## begin

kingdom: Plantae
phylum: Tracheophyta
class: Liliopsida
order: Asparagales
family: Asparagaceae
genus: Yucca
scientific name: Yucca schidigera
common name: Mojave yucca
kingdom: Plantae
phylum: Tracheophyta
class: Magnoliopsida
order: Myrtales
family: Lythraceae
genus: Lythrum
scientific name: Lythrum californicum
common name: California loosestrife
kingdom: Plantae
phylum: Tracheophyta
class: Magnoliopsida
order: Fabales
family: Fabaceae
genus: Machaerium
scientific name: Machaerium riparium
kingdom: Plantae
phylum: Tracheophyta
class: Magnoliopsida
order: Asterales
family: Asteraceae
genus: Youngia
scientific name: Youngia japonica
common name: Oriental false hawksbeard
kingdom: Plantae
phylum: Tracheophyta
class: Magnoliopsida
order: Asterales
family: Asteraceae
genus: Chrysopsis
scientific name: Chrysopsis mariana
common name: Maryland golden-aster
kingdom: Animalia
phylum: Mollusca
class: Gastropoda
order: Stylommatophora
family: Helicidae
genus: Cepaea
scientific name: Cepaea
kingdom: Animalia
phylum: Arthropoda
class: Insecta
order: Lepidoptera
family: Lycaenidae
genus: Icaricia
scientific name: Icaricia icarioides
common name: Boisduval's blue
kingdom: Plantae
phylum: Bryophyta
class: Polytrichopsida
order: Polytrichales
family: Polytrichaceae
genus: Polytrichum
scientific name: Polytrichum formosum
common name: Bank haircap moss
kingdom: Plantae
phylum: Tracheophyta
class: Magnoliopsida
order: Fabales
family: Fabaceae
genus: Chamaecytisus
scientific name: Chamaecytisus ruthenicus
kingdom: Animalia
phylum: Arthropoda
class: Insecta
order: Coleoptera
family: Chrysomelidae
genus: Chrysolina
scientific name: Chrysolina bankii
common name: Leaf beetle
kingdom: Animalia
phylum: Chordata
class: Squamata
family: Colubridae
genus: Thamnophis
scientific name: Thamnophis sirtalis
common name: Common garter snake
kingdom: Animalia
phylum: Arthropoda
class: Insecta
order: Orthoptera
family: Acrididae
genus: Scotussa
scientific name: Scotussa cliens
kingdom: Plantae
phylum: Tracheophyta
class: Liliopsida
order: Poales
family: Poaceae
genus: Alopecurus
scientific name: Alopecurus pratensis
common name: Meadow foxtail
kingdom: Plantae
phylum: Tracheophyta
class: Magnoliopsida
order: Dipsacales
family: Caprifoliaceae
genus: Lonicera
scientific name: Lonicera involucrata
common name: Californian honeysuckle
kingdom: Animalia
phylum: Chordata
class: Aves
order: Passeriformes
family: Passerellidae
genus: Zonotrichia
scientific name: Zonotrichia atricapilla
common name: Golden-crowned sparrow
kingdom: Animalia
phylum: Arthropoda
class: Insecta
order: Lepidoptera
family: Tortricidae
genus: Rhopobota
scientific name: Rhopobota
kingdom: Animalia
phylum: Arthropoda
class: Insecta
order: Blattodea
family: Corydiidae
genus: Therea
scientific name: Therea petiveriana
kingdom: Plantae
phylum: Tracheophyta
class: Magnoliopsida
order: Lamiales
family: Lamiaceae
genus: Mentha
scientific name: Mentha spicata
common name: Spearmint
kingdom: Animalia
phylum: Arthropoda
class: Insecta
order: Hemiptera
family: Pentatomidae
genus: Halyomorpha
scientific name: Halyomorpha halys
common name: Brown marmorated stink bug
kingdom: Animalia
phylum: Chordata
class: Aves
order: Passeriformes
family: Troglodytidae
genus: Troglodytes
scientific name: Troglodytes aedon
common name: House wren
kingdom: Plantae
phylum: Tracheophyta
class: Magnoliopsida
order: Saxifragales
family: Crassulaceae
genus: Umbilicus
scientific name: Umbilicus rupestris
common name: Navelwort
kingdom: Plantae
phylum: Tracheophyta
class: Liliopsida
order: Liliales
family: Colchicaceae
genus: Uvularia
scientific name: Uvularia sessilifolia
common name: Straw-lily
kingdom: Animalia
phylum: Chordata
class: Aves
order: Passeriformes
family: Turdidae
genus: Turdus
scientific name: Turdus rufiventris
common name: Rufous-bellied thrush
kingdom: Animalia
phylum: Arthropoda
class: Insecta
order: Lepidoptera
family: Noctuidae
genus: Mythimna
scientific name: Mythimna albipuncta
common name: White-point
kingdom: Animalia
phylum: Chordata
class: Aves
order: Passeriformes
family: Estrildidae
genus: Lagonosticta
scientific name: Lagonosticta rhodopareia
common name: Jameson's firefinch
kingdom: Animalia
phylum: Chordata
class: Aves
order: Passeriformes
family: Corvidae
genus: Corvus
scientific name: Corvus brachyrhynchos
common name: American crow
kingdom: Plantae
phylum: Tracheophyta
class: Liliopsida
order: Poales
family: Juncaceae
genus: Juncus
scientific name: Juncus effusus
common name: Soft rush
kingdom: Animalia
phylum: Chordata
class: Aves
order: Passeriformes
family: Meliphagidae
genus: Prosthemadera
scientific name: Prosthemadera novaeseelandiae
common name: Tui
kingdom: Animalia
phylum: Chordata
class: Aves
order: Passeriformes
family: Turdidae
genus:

## end

▸ **YOUR GOAL**:
Rewrite all of the items above, changing every "common name" to "vernacular name" and leaving everything else as it is.

▸ **THE COMPLETED TASK**:
kingdom: Plantae
phylum: Tracheophyta
class: Liliopsida
order: Asparagales
family: Asparagaceae
genus: Yucca
scientific name: Yucca schidigera
vernacular name: Mojave yucca
kingdom: Plantae
phylum: Tracheophyta
class: Magnoliopsida
order: Myrtales
family: Lythraceae
genus: Lythrum
scientific name: Lythrum californicum
vernacular name: California loosestrife
kingdom: Plantae
phylum: Tracheophyta
class: Magnoliopsida
order: Fabales
family: Fabaceae
genus: Machaerium
scientific name: Machaerium riparium
kingdom: Plantae
phylum: Tracheophyta
class: Magnoliopsida
order: Asterales
family: Asteraceae
genus: Youngia
scientific name: Youngia japonica
vernacular name: Oriental false hawksbeard
kingdom: Plantae
phylum: Tracheophyta
class: Magnoliopsida
order: Asterales
family: Asteraceae
genus: Chrysopsis
scientific name: Chrysopsis mariana
vernacular name: Maryland golden-aster
kingdom: Animalia
phylum: Mollusca
class: Gastropoda
order: Stylommatophora
family: Helicidae
genus: Cepaea
scientific name: Cepaea
kingdom: Animalia
phylum: Arthropoda
class: Insecta
order: Lepidoptera
family: Lycaenidae
genus: Icaricia
scientific name: Icaricia icarioides
vernacular name: Boisduval's blue
kingdom: Plantae
phylum: Bryophyta
class: Polytrichopsida
order: Polytrichales
family: Polytrichaceae
genus: Polytrichum
scientific name: Polytrichum formosum
vernacular name: Bank haircap moss
kingdom: Plantae
phylum: Tracheophyta
class: Magnoliopsida
order: Fabales
family: Fabaceae
genus: Chamaecytisus
scientific name: Chamaecytisus ruthenicus
kingdom: Animalia
phylum: Arthropoda
class: Insecta
order: Coleoptera
family: Chrysomelidae
genus: Chrysolina
scientific name: Chrysolina bankii
vernacular name: Leaf beetle
kingdom: Animalia
phylum: Chordata
class: Squamata
family: Colubridae
genus: Thamnophis
scientific name: Thamnophis sirtalis
vernacular name: Common garter snake
kingdom: Animalia
phylum: Arthropoda
class: Insecta
order: Orthoptera
family: Acrididae
genus: Scotussa
scientific name: Scotussa cliens
kingdom: Plantae
phylum: Tracheophyta
class: Liliopsida
order: Poales
family: Poaceae
genus: Alopecurus
scientific name: Alopecurus pratensis
vernacular name: Meadow foxtail
kingdom: Plantae
phylum: Tracheophyta
class: Magnoliopsida
order: Dipsacales
family: Caprifoliaceae
genus: Lonicera
scientific name: Lonicera involucrata
vernacular name: Californian honeysuckle
kingdom: Animalia
phylum: Chordata
class: Aves
order: Passeriformes
family: Passerellidae
genus: Zonotrichia
scientific name: Zonotrichia atricapilla
vernacular name: Golden-crowned sparrow
kingdom: Animalia
phylum: Arthropoda
class: Insecta
order: Lepidoptera
family: Tortricidae
genus: Rhopobota
scientific name: Rhopobota
kingdom: Animalia
phylum: Arthropoda
class: Insecta
order: Blattodea
family: Corydiidae
genus: Therea
scientific name: Therea petiveriana
kingdom: Plantae
phylum: Tracheophyta
class: Magnoliopsida
order: Lamiales
family: Lamiaceae
genus: Mentha
scientific name: Mentha spicata
vernacular name: Spearmint
kingdom: Animalia
phylum: Arthropoda
class: Insecta
order: Hemiptera
family: Pentatomidae
genus: Halyomorpha
scientific name: Halyomorpha halys
vernacular name: Brown marmorated stink bug
kingdom: Animalia
phylum: Chordata
class: Aves
order: Passeriformes
family: Troglodytidae
genus: Troglodytes
scientific name: Troglodytes aedon
vernacular name: House wren
kingdom: Plantae
phylum: Tracheophyta
class: Magnoliopsida
order: Saxifragales
family: Crassulaceae
genus: Umbilicus
scientific name: Umbilicus rupestris
vernacular name: Navelwort
kingdom: Plantae
phylum: Tracheophyta
class: Liliopsida
order: Liliales
family: Colchicaceae
genus: Uvularia
scientific name: Uvularia sessilifolia
vernacular name: Straw-lily
kingdom: Animalia
phylum: Chordata
class: Aves
order: Passeriformes
family: Turdidae
genus: Turdus
scientific name: Turdus rufiventris
vernacular name: Rufous-bellied thrush
kingdom: Animalia
phylum: Arthropoda
class: Insecta
order: Lepidoptera
family: Noctuidae
genus: Mythimna
scientific name: Mythimna albipuncta
vernacular name: White-point
kingdom: Animalia
phylum: Chordata
class: Aves
order: Passeriformes
family: Estrildidae
genus: Lagonosticta
scientific name: Lagonosticta rhodopareia
vernacular name: Jameson's firefinch
kingdom: Animalia
phylum: Chordata
class: Aves
order: Passeriformes
family: Corvidae
genus: Corvus
scientific name: Corvus brachyrhynchos
vernacular name: American crow
kingdom: Plantae
phylum: Tracheophyta
class: Liliopsida
order: Poales
family: Juncaceae
genus: Juncus
scientific name: Juncus effusus
vernacular name: Soft rush
kingdom: Animalia
phylum: Chordata
class: Aves
order: Passeriformes
family: Meliphagidae
genus: Prosthemadera
scientific name: Prosthemadera novaeseelandiae
vernacular name: Tui
kingdom: Animalia
phylum: Chordata
class: Aves
order: Passeriformes
family: Turdidae
genus:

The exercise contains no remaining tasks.